Consenso absoluto. John Wall, el base de la universidad de Kentucky fue el jugador elegido por los Wizards para reanimar su proyecto deportivo, y lo hacen con un talento puro de 19 años sobradamente preparado para despuntar en la mejor liga del mundo desde el primer minuto.
Sus credenciales son casi inmejorables. Líder carismático de un potente equipo que se quedó a las puertas de la Final Four de la NCAA, ha acreditado 16,6 puntos, 6,5 asistencias, 4,3 rebotes y 1,8 robos de balón por actuación en su año de estreno universitario, dejando boquiabiertos a todos los General Managers de la NBA.
Instinto, rapidez y explosividad son los atributos más utilizados para describir su juego por los técnicos que le han visto en acción. Claves que cuadran a la perfección para poder triunfar en la Liga más exigente del mundo.

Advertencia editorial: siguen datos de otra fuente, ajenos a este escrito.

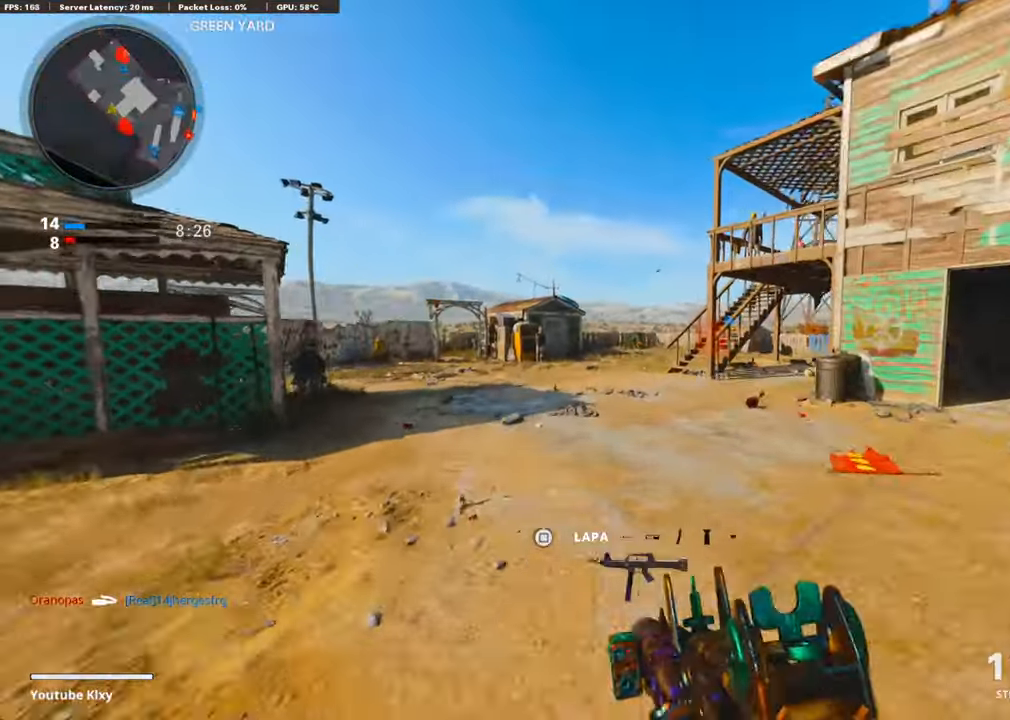
{"buttons": [], "left_stick": "up", "right_stick": "left", "events": [[60, "right_stick", "left"]]}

Su físico está preparado para ello. Mide 1,89m, pesa 89 kilos, y su envergadura es de 206 centímetros, proporcionalmente muy superior a la de su estatura, una ventaja para robar balones o taponar tiros. Por si esto fuera poco, sólo presenta un 5,6% de índice de grasa corporal, y en las pruebas de salto de los entrenamientos pre-draft registró marcas sobresalientes. Sobrepasó los 76 centímetros en parado y rozó los 100 en su máximo brinco, con la ayuda de un paso previo.
Todos los registros que acreditó Wall fueron también testados por Sports Science Group, un programa televisivo que entre otras cosas evalua los topes físicos de las máximas estrellas del deporte. Los resultados fueron inmejorables. Su capacidad de reacción impresionó a propios y extraños, pero es que las marcas conseguidas con el balón bajo su control fueron casi iguales. En resumidas cuentas, su capacidad de reacción con la bola fue superior a los guarismos conseguidos por Durant sin balón, corrió la pista más rápido que los bases Chris Paul y Deron Williams, su salto vertical superó al de Kobe Bryant, y demostró poseer una visión periférica más amplia que Steve Nash, además de adornarse con gestos técnicos ejecutados de forma brillante.
Un final feliz
La madre de John Wall lloró emocionada la elección de su hijo. Más de un año antes, el joven jugador era citado para testificar sobre un allanamiento de morada en el que se vió implicado con unos amigos. Tras el revuelo mediático que supuso para su prometedora carrera, prometió a su padre centrarse en los estudios y llegar a jugar a en la NBA. A pesar del fallecimiento de su progenitor, John ha alcanzado su sueño, e incluso antes de su elección en el draft aseguró el futuro económico de su familia tras firmar un contrato multianual con una conocida marca de zapatillas a razón de cinco millones de dólares por año. Su futuro dentro de la élite del baloncesto está casi asegurado, pero falta por cumplir su segunda promesa de completar sus estudios universitarios que a buen seguro su madre le recordará.